Not all lawyers work for injured and harassed employees. If the same law firm takes up cases on behalf of employers and employees alike, you may want to check for other options. An employment lawyer should have the experience and expertise to represent your case. You can ask about their top settlements and landmark cases. Although many cases are settled outside of court, never hire an employment lawyer without knowing about their experience of representing clients at trial.
What is your evaluation of my cases? What are the evident merits and demerits?
Most employment lawyers and attorneys in New Jersey offer free case evaluation for clients. This could be your big window to know the worth of your claim. Also, just because you feel something doesn’t mean you have a legal case. For example, if a supervisor made a random sexist remark, it would be impossible to prove the case unless you have recorded evidence. Some cases are not worth pursuing, both in terms of outcome and the settlement. Your lawyer should set realistic goals and expectations for the entire matter.
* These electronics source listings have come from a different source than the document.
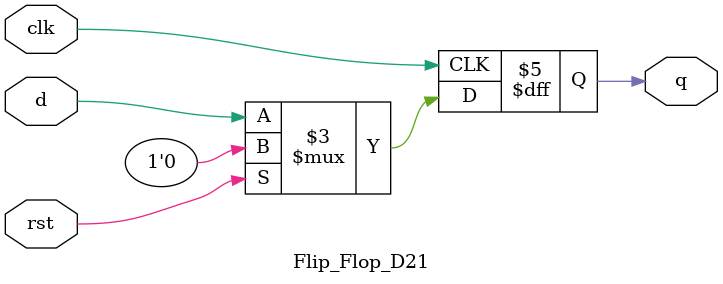
<source format=v>
`timescale 1ns / 1ps
module Flip_Flop_D21(
    input clk,
    input d,
    input rst,
    output reg q
    );

	 always @(posedge clk)
	 if (rst) 
	 q <= 0;
	 else
	 q <= d;
    
endmodule

</source>
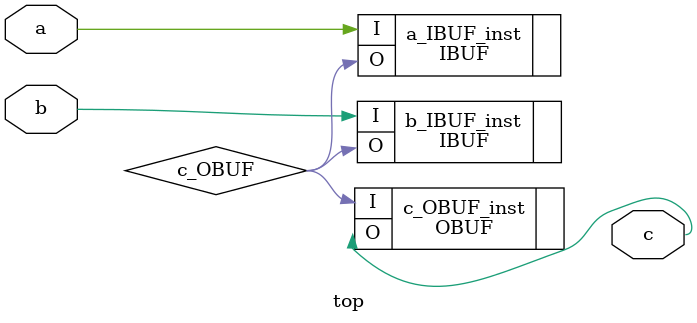
<source format=v>
`timescale 1 ps / 1 ps

(* STRUCTURAL_NETLIST = "yes" *)
module top
   (a,
    b,
    c);
  input a;
  input b;
  output c;

  wire a;
  wire b;
  wire c;
  wire c_OBUF;

  IBUF a_IBUF_inst
       (.I(a),
        .O(c_OBUF));
  IBUF b_IBUF_inst
       (.I(b),
        .O(c_OBUF));
  OBUF c_OBUF_inst
       (.I(c_OBUF),
        .O(c));
endmodule

</source>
How much would it cost to hire you?
Employment lawyers often work on a contingency fee, where they offer a no-win-no-fee warranty. The lawyer only asks for the fee if they win a financial settlement. However, there could be other expenses in the case. Ask the attorney about the costs of pursuing your case to prepare financially for all possible contingencies.
Finally, ask the lawyer if they are available. Many attorneys pass the work to associates and juniors, and that can ruin your prospects. You need a lawyer who can actually make time to push for your interests.